In no aspect of life is communication more important than in health care. Effective communication between patients and caregivers can be the difference between satisfaction and dissatisfaction, wellness and sickness, comfort and suffering, even life and death.
A large body of evidence shows the importance of effective communication between patient and caregiver in diagnosis, treatment selection, patient adherence to treatment regimen, treatment monitoring, healthy behavior and patient satisfaction. Communication before and after treatment — choosing providers, making appointments, paying for services — is also a critical component of consumer satisfaction and business success.
To manage communication, health care organizations have established and carefully maintained processes for when, where and in what form patients and providers exchange information.

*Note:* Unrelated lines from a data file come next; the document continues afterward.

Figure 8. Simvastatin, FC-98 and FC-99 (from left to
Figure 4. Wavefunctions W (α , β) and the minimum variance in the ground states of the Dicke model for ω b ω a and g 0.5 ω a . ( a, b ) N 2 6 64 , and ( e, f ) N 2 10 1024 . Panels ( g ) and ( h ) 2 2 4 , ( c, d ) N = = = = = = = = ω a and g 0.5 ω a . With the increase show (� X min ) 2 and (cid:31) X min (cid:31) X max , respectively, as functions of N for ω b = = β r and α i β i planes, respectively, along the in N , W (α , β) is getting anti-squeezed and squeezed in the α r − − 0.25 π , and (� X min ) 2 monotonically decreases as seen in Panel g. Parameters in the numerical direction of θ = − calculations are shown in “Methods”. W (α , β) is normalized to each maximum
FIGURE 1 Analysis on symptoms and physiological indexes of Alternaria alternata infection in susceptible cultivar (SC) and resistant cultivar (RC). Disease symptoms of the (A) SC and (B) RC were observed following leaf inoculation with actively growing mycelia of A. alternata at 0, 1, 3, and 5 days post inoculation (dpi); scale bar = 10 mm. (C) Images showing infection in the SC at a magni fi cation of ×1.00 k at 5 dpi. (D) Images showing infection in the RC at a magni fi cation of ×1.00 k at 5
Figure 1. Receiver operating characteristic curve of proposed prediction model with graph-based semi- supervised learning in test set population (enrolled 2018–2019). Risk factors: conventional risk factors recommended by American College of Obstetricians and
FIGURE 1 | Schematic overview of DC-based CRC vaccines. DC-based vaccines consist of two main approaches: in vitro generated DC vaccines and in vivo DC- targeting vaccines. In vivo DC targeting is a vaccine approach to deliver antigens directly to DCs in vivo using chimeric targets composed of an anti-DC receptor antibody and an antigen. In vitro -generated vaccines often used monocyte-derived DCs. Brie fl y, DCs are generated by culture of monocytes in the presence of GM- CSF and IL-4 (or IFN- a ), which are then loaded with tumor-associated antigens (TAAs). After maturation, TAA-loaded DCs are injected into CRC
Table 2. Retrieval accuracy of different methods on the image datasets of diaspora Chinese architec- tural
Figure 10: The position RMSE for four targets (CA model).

Growing Momentum for Change
Innovative competitors are well-aware of the gap between modern modes of communication and the methods used by legacy health care organizations, and they are actively exploiting that gap. Companies like Teladoc, MD Live and Carena offer access to a doctor 24 hours a day, seven days a week via videoconferencing, phone and email. At upstart primary care company Iora Health, the technology platform allows patients to read and submit notes on their medical record. And Apple, Google and Samsung are all developing platforms to aggregate health-related apps.